Aclaro que no es que yo quiera justificar alguna de las actitudes de la Ministra, porque su condición de clase al relacionarse con los maestros para mí es más que evidente, pero quiero proponer otra interpretación a las condiciones que plantea la directiva en los siguientes términos:
  • Lo primero que tengo que decir, y que los maestros ya sabemos, es que en cierto sentido no habría que reponer todas las clases, después de todo, con esta lucha que hemos dado hasta ahora y con la que viene, también estamos educando, estamos formando ciudadanos éticos; con el ejemplo les estamos enseñando que es necesario trabajar en equipo y ponerse de acuerdo para conseguir conjuntamente un ideal y garantizar el cumplimiento de nuestros derechos; también les hemos enseñado a expresar su creatividad para lograr un fin, mediante las diversas formas de protesta que hemos utilizado, y les hemos mostrado que esa protesta puede resonar en todo el país sin necesidad de la violencia, esa que sí practica el Estado cuando nos ataca a través del ESMAD; con el paro también les hemos enseñado a construir un discurso argumentado y a utilizar diversos medios para promoverlo en todo el territorio nacional; les hemos enseñado a defender la verdad y a perseverar, y lo hemos logrado con hechos y no sólo con promesas, como las de los políticos... entonces sí hemos cumplido nuestra función primaria de educar, aunque no haya sido en las aulas.

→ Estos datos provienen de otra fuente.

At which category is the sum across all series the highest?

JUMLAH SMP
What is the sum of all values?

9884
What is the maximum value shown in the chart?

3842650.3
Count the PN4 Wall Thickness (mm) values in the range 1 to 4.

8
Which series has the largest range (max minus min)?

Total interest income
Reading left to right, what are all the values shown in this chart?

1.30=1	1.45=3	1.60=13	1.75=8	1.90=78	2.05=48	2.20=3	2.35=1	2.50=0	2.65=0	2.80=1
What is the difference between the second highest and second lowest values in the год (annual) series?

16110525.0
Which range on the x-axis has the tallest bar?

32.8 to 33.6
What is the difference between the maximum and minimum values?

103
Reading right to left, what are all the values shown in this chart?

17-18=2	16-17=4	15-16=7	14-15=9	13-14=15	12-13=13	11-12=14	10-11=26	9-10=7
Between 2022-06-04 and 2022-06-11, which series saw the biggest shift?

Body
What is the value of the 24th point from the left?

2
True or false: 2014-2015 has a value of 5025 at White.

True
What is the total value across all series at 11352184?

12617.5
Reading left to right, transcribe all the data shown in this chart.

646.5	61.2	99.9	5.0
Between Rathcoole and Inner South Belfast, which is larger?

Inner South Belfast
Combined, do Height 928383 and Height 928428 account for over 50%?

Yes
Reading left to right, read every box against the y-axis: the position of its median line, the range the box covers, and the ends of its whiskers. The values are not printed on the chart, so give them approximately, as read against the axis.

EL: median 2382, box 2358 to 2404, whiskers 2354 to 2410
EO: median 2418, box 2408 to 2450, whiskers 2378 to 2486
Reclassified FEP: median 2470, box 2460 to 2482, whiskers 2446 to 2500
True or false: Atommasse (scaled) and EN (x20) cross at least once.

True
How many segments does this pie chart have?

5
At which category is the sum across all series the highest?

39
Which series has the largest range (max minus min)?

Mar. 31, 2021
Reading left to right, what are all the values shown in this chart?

  • Pero el anterior no es mi argumento principal para plantear que aquí hay un malentendido. Yo sospecho que algún buen asesor del Ministerio que colaboró en la redacción de la directiva, comprendió -y esto lo viene diciendo la teoría educativa hace tiempo- que el aprendizaje de una persona (o de los 44 que tengo en 6A) no depende de las horas de clase dictadas por un maestro, sino de una serie de experiencias y condiciones del contexto y de la persona, que facilitan que el proceso de aprender ocurra. De esta manera, aquí asumimos el aprender como apropiar unos conocimientos, habilidades y valores específicos, tales como los que describí en el párrafo anterior. Entonces, si esto es así, pues nosotros podemos generar múltiples estrategias para seguir formando a nuestros estudiantes y cumplir con los objetivos de las diversas áreas, a pesar de que no se nos concedan tiempos extra para ese fin, independiente de la cantidad de horas "perdidas por el paro".
Esta es mi lectura entre líneas del sentido de la directiva y, malentendido o no, yo creo que abre una puerta para discutir modelos educativos y los principios que los fundamentan para generar cambios profundos en nuestro sistema, mal llamado "servicio educativo", para que siga siendo un derecho y parta de bases más dignas que cumplir con un horario, un estándar o lograr un puntaje en una prueba censal.